Linked text in LaTeX table with knitr/kable


I have the following dataframe:

site_name           | site_url
--------------------| ------------------------------------
3D Printing         | https://3dprinting.stackexchange.com
Academia            | https://academia.stackexchange.com
Amateur Radio       | https://ham.stackexchange.com

I want to generate a third column with the link integrated with the text. In HTML I came up with the following pseudo code:

df$url_name <- "[content of site_name](content of site_url)"

resulting in the following working program code:

if (knitr::is_html_output()) {
    df <- df %>% dplyr::mutate(url_name = paste0("[", df[[1]], "](", df[[2]], ")"))
    knitr::kable(df)
}

Is there a way to this in LaTeX with knitr as well?

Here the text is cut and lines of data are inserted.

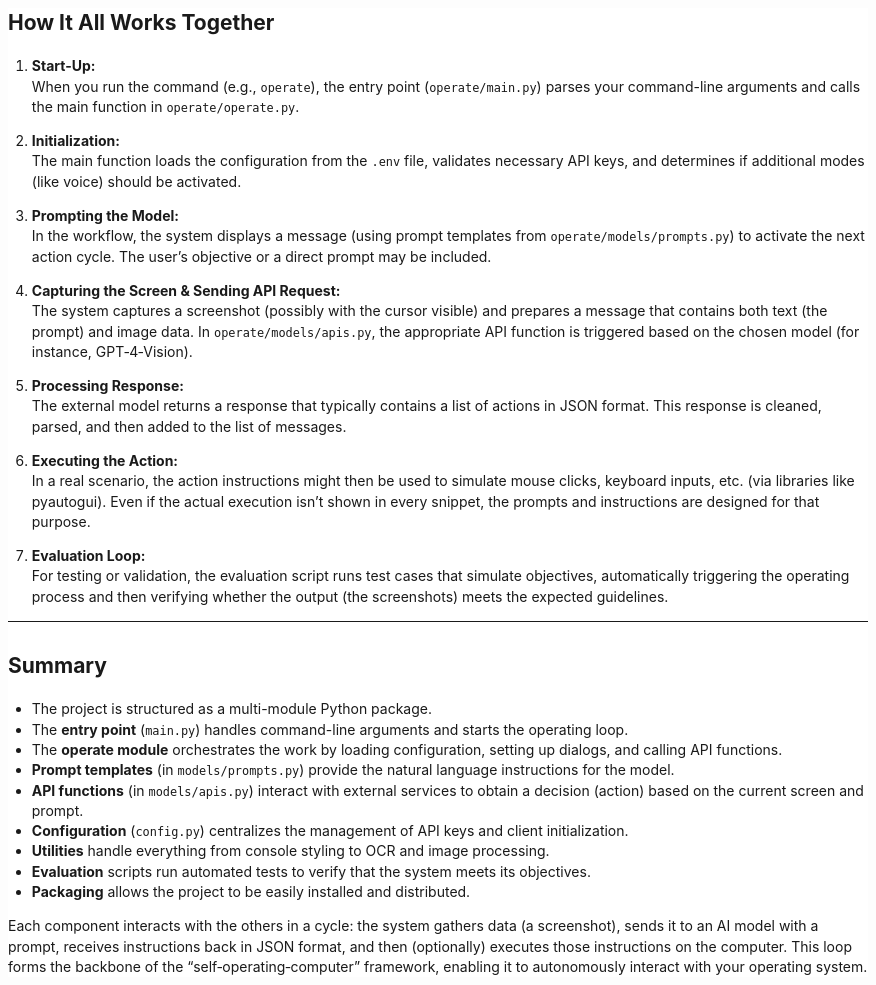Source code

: ## How It All Works Together

1. **Start-Up:**  
   When you run the command (e.g., `operate`), the entry point (`operate/main.py`) parses your command-line arguments and calls the main function in `operate/operate.py`.

2. **Initialization:**  
   The main function loads the configuration from the `.env` file, validates necessary API keys, and determines if additional modes (like voice) should be activated.

3. **Prompting the Model:**  
   In the workflow, the system displays a message (using prompt templates from `operate/models/prompts.py`) to activate the next action cycle. The user’s objective or a direct prompt may be included.

4. **Capturing the Screen & Sending API Request:**  
   The system captures a screenshot (possibly with the cursor visible) and prepares a message that contains both text (the prompt) and image data. In `operate/models/apis.py`, the appropriate API function is triggered based on the chosen model (for instance, GPT‑4‑Vision).

5. **Processing Response:**  
   The external model returns a response that typically contains a list of actions in JSON format. This response is cleaned, parsed, and then added to the list of messages.

6. **Executing the Action:**  
   In a real scenario, the action instructions might then be used to simulate mouse clicks, keyboard inputs, etc. (via libraries like pyautogui). Even if the actual execution isn’t shown in every snippet, the prompts and instructions are designed for that purpose.

7. **Evaluation Loop:**  
   For testing or validation, the evaluation script runs test cases that simulate objectives, automatically triggering the operating process and then verifying whether the output (the screenshots) meets the expected guidelines.

---

## Summary

- The project is structured as a multi-module Python package.
- The **entry point** (`main.py`) handles command-line arguments and starts the operating loop.
- The **operate module** orchestrates the work by loading configuration, setting up dialogs, and calling API functions.
- **Prompt templates** (in `models/prompts.py`) provide the natural language instructions for the model.
- **API functions** (in `models/apis.py`) interact with external services to obtain a decision (action) based on the current screen and prompt.
- **Configuration** (`config.py`) centralizes the management of API keys and client initialization.
- **Utilities** handle everything from console styling to OCR and image processing.
- **Evaluation** scripts run automated tests to verify that the system meets its objectives.
- **Packaging** allows the project to be easily installed and distributed.

Each component interacts with the others in a cycle: the system gathers data (a screenshot), sends it to an AI model with a prompt, receives instructions back in JSON format, and then (optionally) executes those instructions on the computer. This loop forms the backbone of the “self‑operating‑computer” framework, enabling it to autonomously interact with your operating system.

(I am preferring a solution compatible with kableExtra, but if this is not possible I am ready to learn whatever table package can do this.)

*** ADDED: I just noticed that the above code works within a normal .Rmd document with the yaml header output: pdf_document. But not in my bookdown project.


Solution

  • The problem is with knitr::kable. It doesn't recognize that the bookdown project needs Markdown output, so you need to tell it that explicitly:

    df <- df %>% dplyr::mutate(url_name = paste0("[", df[[1]], "](", df[[2]], ")"))
    knitr::kable(df, format = "markdown")
    

    This will work for any kind of Markdown output: html_document, pdf_document, bookdown::pdf_book, etc.

    Alternatively, if you need LaTeX output for some other part of the table, you could write the LaTeX equivalent. This won't work for HTML output, of course, but should be okay for the PDF targets:

    df <- df %>% dplyr::mutate(urlName = paste0("\\href{", df[[2]], "}{", df[[1]], "}"))
    knitr::kable(df, format = "latex", escape = FALSE)
    

    For this one I had to change the column name; underscores are special in LaTeX. You could probably get away without doing that if you left it as format = "markdown", but then you'd probably be better off using the first solution.